L’uomo, come qualsiasi essere vivente sulla terra, si deve adattare per vivere alla forza di gravità. Per farlo modifica le curve della colonna vertebrale durante la crescita. I neonati nascono con una curva unica che inizia a modificarsi con lo sviluppo neurologico e muscolare del bambino formando prima una lordosi cervicale fino a sviluppare una cifosi dorsale e una lordosi lombare per meglio distribuire i carichi gravitazionali in posizione eretta.La colonna vertebrale adulta sana e sviluppata sarà quindi formata da trentatrè vertebre e dai dischi intervertebrali ad esse connessi che le dividono. L’efficienza dei dischi dipende dalla capacità idrolitica del proprio nucleo.

E’ stato ripetutamente dimostrato che esiste un processo di diminuzione progressiva dei livelli d’idratazione del disco fin dalla prima parte della vita dove in media il contenuto di di acqua nel disco è approssimativamente del 88% e scende a circa il 69% nell’ottava decade della vita. Per fare un esempio visivo semplice il disco che perde acqua diventa come la gomma lasciata a lungo sotto il sole, perde elasticità, si vetrifica e diventa così più fragile potendosi facilmente sgretolare.

La protusione e l’ernia discale possono crearsi in qualsiasi zona della colonna vertebrale, ma le zone più comunemente colpite sono la regione lombosacrale e la cerniera cervicodorsale. A seconda delle strutture anatomiche che sono irritate, il paziente può provare vari tipi di disturbi e sintomi più o meno gravi e in diverse parti del corpo. Il sintomo più comune che caratterizza i casi di ernia discale è un forte mal di schiena che si irradia lungo il gluteo e scende posteriormente sulla gamba anche fino al piede. Questo disturbo è conosciuto come sciatica.Mal_di_schiena
Ma a seconda di quali nervi sono irritati si potranno verificare varie sintomatologie che seguiranno i dermatomi del corpo come per esempio cervicobrachialgie, dorsalgie e cruralgie.

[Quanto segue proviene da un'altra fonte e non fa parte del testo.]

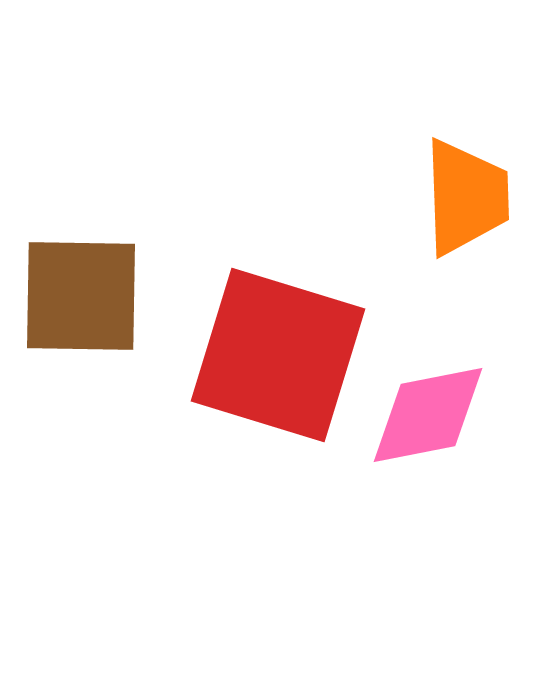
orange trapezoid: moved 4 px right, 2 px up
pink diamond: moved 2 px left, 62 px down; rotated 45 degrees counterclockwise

I dolori sono spesso molto forti e peggiorano con alcuni movimenti soprattutto la flessione del busto o del collo. Anche semplicemente tossire e starnutire possono arrecare disturbo.  A volte i dolori sono così forti che impediscono il sonno per giorni. In questi casi i farmaci normalmente usati per lenire i sintomi sono poco efficaci. Spesso il busto si storta creando la classica posizione antalgica che serve al paziente per sentire meno dolore.

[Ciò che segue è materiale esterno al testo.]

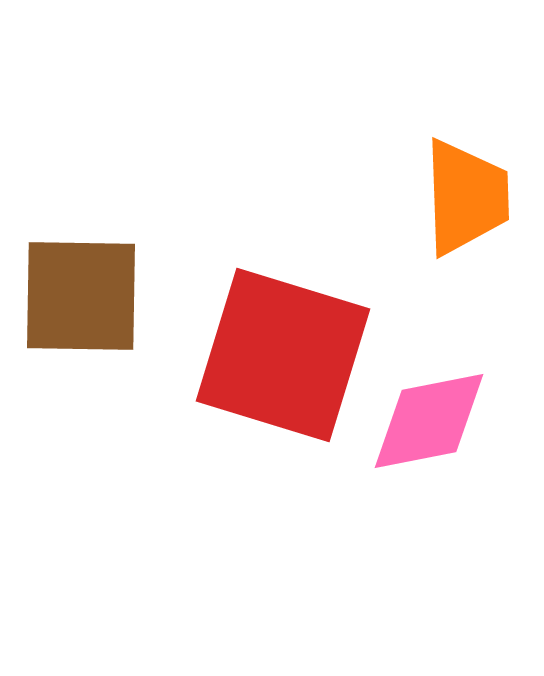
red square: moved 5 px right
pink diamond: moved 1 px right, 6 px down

Nei casi più gravi e duraturi nell’arto colpito si noteranno diminuzione della forza muscolare ( gli oggetti cadono dalle mani, non si riesce ad aprire una bottiglietta o si inciampa spesso) disturbi della sensibilità, perdita dei peli e raggrinzimento della pelle a causa della scarsa microcircolazione neurovascolare. I sintomi possono durare anche diversi mesi e provocano molto stress emotivo nei pazienti che non riescono a trovare una cura efficace e duratura nel tempo.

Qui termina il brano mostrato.